EXERCISE REQUIREMENTS: Please answer from the ice maker text: what component on the bottom of tray 17 senses its temperature?

TEXT TO READ:

# # # # #

A lug 18 is formed by a radial extension of the cam gear 16 at a fixed position of the circumference thereof and protects a tray 17 from excessive rotation beyond a normal upright state which may cause damage to the tray 17. In the housing is arranged a first stopper 19 to come in contact with the lug 18 to obstruct counter-clockwise rotation of the cam gear 16 when the tray 17 has returned to the horizontal upright state.

When the tray 17 rotates approximately 158° clockwise from the FIG. 2A position, the lug 18 comes in contact with a second stopper 20 fixed on the motor 4 to prevent the cam gear 16 from rotating further clockwise.

A horizontal switch 21 for showing the horizontal status of the tray 17 is furnished under the cam gear 16. The horizontal switch 21 is controlled by a horizontal adjusting cam 22 installed on the cam gear 16.

A level switch 23 is located adjacent to the horizontal switch 21. When an arm connector 25 is pushed by an arm adjusting cam 24 installed on the cam gear 16, a level arm 26 fixed to the arm connector 25 pivots to turn the level switch 23 on. At this time, the pivotal rotation of the level arm 26 is controlled by a quantity of the ice bodies in the ice collecting bin (not shown).

Referring to FIG. 2C, a sensor 27 (e.g. a thermistor) is mounted on the bottom of the tray 17. It senses the temperature of the tray 17 and determines the condition of the ice bodies in the tray 17, i.e. whether the ice bodies have become completely frozen or not, and whether the ice bodies have been removed from the tray 17. The sensor 27 is included in the second sensing means 8 of FIG. 1. According to the temperature change sensed by the sensor 27, the second sensing means 8 checks a change in voltage to determine the status of the ice bodies.

The operation of the conventional ice maker will be described with reference to FIG. 3A to FIG. 3D.

When a user selects a key out of the plurality of function keys of the function selector 3 for an automatic ice making process, the microcomputer 10 recognizes the manipulation. Simultaneously, voltage from the power supply 1 is provided to the microcomputer 10 and all the other components of FIG. 1.

The microcomputer 10 then receives control signals from the function selector 3 and outputs corresponding control signals. Afterwards, the control signals are transmitted to the second rotation controller 7 to activate the water supply motor 6. As a result, a preselected amount of water is supplied to the tray 17 via a delivery tube (not shown) from a suitable water source disposed in a fresh food chamber (not shown). At this time, the tray 17 is in the initial upright state as shown in FIG. 3A. The horizontal switch 21 is in contact with a recessed part of 22B of the horizontal adjusting cam 22. Therefore, the horizontal switch 21 maintains an off-state. The arm connector 25 is not pressed by the arm adjusting cam 24. Accordingly, the level arm 26 does not rotate. The level switch 23 also maintains an off-state. As described above, when both of the horizontal switch 21 and the level switch 23 are in an off-state, the microcomputer 10 determines that the tray 17 is in an initial state.

# # # # #

RECORDED DATA:
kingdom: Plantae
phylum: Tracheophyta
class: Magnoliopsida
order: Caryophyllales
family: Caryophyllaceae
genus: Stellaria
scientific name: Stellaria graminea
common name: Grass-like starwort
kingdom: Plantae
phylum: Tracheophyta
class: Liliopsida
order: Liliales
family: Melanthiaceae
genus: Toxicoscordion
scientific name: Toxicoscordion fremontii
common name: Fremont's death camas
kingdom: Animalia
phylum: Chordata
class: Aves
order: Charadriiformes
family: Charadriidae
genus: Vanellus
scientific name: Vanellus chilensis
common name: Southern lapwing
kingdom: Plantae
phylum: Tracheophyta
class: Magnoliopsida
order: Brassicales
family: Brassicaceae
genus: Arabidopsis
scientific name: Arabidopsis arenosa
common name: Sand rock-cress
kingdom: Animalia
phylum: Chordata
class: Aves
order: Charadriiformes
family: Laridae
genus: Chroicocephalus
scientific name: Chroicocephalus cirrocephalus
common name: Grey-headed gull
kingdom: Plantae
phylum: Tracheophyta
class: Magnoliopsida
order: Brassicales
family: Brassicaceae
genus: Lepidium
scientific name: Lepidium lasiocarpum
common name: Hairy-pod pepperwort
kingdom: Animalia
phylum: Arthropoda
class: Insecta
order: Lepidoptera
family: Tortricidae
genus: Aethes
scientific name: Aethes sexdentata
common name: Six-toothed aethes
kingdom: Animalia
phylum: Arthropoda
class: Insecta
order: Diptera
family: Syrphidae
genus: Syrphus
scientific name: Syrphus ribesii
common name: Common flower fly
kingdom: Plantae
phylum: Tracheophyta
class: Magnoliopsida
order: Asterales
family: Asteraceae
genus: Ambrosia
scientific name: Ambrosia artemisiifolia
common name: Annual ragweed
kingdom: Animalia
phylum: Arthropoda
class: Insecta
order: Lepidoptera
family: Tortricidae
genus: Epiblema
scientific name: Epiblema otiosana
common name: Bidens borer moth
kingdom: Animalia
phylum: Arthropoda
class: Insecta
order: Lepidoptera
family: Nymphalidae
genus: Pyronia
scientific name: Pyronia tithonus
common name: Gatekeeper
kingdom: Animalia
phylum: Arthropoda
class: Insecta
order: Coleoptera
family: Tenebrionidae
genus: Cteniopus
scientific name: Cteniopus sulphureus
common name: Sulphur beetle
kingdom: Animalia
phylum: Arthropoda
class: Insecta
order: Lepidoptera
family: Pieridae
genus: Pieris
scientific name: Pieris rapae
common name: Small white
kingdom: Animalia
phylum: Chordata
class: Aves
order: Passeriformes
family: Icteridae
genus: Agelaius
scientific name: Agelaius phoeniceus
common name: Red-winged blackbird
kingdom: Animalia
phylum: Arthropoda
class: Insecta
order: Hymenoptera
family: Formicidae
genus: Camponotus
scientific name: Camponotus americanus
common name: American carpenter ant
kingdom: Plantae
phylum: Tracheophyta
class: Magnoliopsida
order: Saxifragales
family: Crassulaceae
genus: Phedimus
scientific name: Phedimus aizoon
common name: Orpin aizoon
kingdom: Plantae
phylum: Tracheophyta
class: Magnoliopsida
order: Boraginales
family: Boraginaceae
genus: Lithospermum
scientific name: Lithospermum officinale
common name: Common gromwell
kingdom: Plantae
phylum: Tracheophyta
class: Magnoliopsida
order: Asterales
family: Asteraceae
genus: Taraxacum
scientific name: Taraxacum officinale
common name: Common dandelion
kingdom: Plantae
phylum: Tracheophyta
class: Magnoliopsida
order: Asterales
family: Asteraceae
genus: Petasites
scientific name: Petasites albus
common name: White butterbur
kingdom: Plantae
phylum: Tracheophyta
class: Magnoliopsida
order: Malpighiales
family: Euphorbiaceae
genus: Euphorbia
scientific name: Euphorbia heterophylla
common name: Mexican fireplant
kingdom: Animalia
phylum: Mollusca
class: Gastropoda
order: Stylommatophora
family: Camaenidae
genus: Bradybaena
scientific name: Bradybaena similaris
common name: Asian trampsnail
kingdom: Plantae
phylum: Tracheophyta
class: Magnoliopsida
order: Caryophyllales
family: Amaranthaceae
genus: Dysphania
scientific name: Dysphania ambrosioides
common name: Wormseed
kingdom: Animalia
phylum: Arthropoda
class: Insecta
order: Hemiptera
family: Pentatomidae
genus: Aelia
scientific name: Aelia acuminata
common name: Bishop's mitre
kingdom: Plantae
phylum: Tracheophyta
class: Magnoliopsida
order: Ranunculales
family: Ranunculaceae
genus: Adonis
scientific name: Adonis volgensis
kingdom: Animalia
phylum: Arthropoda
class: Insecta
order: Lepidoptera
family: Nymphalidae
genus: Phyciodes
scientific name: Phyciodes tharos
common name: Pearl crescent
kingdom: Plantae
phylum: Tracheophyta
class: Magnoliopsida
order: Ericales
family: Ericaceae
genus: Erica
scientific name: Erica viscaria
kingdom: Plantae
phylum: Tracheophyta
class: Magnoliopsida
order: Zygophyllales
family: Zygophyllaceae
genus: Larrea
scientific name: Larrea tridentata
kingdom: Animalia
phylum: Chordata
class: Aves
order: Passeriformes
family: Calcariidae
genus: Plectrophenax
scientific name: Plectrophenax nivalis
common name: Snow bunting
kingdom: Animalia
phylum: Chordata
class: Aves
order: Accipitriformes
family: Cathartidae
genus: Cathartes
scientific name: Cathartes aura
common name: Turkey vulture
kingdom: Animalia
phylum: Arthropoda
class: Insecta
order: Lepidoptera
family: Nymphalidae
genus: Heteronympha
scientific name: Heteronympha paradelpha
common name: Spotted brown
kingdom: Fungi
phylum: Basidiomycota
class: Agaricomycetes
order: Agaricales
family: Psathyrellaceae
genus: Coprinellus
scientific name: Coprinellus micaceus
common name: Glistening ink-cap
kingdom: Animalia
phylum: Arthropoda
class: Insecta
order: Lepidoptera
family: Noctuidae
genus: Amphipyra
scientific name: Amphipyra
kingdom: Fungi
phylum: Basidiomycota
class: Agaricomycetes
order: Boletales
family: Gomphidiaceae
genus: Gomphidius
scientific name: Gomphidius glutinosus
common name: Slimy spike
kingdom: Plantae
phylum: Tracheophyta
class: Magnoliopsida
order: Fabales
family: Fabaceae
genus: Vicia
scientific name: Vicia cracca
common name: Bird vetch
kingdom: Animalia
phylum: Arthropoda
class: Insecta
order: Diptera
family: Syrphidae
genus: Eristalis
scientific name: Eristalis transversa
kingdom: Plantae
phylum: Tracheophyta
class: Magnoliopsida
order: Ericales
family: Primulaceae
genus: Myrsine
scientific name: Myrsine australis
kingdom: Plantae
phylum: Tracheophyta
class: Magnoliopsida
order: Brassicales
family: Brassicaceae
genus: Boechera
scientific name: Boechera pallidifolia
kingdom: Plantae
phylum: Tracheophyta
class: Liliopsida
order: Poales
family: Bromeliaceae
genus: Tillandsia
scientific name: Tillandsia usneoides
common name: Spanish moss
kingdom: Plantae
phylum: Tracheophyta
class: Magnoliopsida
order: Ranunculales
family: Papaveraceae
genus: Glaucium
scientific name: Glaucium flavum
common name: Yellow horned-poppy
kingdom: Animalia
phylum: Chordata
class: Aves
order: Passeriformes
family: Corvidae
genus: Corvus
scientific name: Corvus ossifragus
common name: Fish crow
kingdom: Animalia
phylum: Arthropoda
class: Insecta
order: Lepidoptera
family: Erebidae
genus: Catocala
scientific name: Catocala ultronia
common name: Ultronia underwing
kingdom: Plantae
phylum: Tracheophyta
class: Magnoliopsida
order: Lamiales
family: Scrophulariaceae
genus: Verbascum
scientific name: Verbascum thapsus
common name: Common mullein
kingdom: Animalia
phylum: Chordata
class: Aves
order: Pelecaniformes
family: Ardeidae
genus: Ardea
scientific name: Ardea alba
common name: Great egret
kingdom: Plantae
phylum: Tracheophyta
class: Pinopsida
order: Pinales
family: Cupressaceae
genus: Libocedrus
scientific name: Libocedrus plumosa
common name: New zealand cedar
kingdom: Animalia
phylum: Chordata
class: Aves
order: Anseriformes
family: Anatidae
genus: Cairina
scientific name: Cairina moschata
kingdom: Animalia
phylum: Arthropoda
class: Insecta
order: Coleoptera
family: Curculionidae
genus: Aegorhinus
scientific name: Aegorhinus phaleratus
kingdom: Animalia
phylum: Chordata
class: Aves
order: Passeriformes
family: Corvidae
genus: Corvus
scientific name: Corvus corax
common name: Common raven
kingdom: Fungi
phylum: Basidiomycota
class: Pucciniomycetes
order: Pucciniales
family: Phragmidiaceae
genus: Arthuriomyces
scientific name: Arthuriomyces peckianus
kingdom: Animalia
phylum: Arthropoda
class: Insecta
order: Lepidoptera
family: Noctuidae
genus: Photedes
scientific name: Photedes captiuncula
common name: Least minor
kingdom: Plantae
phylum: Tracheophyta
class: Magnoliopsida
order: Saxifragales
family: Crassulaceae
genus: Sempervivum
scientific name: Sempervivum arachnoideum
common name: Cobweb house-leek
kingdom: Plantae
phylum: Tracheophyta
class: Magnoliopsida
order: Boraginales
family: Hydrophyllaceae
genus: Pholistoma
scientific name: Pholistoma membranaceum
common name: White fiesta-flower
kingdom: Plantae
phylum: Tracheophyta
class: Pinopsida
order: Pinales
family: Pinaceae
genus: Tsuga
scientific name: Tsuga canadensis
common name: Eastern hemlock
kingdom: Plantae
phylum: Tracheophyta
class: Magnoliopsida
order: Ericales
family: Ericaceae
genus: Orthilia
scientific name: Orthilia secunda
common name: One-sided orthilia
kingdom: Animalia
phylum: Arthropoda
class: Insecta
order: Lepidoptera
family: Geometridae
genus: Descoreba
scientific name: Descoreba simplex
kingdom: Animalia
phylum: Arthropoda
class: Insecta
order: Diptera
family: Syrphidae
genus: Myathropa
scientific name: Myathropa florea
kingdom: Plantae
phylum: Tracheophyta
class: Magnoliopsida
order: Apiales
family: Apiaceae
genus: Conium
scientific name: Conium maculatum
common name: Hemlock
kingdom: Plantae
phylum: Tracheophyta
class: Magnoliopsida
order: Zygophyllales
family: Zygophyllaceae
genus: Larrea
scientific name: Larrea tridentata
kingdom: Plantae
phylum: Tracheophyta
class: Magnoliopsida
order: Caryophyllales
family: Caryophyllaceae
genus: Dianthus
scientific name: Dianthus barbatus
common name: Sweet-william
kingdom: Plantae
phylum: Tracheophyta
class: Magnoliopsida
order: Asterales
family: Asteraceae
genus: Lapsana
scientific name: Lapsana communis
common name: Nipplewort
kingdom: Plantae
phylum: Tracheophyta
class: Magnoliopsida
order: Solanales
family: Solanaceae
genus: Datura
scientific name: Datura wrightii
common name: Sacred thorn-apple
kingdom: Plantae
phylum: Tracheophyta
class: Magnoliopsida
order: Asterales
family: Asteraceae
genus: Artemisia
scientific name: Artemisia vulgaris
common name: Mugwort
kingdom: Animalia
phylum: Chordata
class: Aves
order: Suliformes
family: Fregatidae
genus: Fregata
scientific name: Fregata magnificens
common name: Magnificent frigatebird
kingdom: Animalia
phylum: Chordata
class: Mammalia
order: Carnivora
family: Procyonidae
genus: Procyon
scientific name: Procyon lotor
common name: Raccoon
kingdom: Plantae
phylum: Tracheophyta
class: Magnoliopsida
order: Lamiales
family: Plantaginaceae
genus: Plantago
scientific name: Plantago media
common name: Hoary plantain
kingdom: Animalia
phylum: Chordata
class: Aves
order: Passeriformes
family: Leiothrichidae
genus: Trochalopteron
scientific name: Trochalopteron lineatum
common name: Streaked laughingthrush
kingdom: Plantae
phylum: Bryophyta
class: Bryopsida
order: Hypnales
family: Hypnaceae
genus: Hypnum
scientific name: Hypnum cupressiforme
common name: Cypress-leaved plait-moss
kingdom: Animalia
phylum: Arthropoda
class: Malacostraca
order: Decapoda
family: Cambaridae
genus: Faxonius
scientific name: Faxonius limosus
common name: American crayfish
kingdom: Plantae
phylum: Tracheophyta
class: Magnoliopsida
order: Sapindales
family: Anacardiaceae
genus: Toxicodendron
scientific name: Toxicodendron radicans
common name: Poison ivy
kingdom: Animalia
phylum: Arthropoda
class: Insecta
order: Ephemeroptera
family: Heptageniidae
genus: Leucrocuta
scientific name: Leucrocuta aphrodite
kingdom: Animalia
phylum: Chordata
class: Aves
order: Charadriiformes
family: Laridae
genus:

# # # # #

IN RESPONSE: A sensor 27, such as a thermistor.